* **THE PROBLEM**
In the text on UK help for India, why are most UK politicians avoiding the issue of sending vaccines to India? Answer in one to three sentences.

The UK government announced on Sunday it will send another 1,000 ventilators to India, on top of the 200 ventilators, 495 oxygen concentrators and three oxygen generation units promised last week. The British people are also doing their bit: the British Asian Trust’s Oxygen for India appeal has raised more than £1.5m in the past week.

Of course, any help in India’s hour of desperate need is to be welcomed. But there is something else Boris Johnson should offer when he holds a virtual meeting with Narendra Modi, his Indian counterpart, on Tuesday. During a planned visit to India, postponed because of the country’s Covid-19 crisis, Mr Johnson originally intended to ask Mr Modi to release 5 million doses of the AstraZeneca vaccine due to be exported to the UK. That must surely now be off-limits. However, the prime minister should go further: he should offer to send some of the UK’s vaccine supplies to India immediately.

The government has ordered more than 500 million doses of seven of the most promising vaccines for a country with a population of 67 million. True, there are still occasional disruptions to supplies. But the UK’s vaccine rollout is a huge success, and running ahead of schedule. Even if it meant a slight delay in immunising younger adults, who are at lower risk of becoming seriously ill with the virus, the UK should do what is right for the world and help India when it most needs it.

With the exception of the Scottish National Party, most UK politicians, including the Labour opposition, are dodging this sensitive issue. They want to be seen to be putting British people first, and doing nothing to undermine hitting the target for all adults to have been offered their first jab by the end of July.

* **SOURCE MATERIAL**
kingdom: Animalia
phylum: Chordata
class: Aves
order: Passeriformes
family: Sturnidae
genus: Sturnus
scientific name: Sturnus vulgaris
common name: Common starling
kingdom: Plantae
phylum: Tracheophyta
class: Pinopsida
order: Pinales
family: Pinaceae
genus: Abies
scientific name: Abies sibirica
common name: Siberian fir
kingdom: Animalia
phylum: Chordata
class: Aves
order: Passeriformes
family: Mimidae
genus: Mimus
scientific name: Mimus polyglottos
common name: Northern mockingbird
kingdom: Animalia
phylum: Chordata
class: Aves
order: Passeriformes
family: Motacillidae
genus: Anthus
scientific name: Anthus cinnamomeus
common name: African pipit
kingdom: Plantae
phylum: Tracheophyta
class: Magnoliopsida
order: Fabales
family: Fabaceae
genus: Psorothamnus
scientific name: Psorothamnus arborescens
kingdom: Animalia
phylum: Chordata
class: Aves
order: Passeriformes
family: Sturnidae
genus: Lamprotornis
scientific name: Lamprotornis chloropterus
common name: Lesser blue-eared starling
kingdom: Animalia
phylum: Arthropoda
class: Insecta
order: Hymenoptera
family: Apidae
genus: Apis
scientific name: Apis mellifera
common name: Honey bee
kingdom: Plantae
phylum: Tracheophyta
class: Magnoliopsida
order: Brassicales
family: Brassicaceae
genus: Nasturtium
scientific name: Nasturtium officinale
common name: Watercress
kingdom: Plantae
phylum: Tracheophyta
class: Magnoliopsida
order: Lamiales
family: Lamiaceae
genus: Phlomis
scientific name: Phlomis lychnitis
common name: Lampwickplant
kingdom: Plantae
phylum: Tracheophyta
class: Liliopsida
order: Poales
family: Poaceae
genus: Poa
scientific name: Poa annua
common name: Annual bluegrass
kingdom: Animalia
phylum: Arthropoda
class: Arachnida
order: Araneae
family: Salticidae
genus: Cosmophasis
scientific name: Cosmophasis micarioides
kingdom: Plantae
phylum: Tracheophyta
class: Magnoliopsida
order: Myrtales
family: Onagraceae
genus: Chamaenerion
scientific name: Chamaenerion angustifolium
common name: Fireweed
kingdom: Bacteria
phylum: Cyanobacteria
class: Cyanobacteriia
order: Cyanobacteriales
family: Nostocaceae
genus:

* **EXERCISE SOLUTION**
They want to be seen putting British people first. They also want to avoid anything that could undermine the target of offering every adult a first jab by the end of July.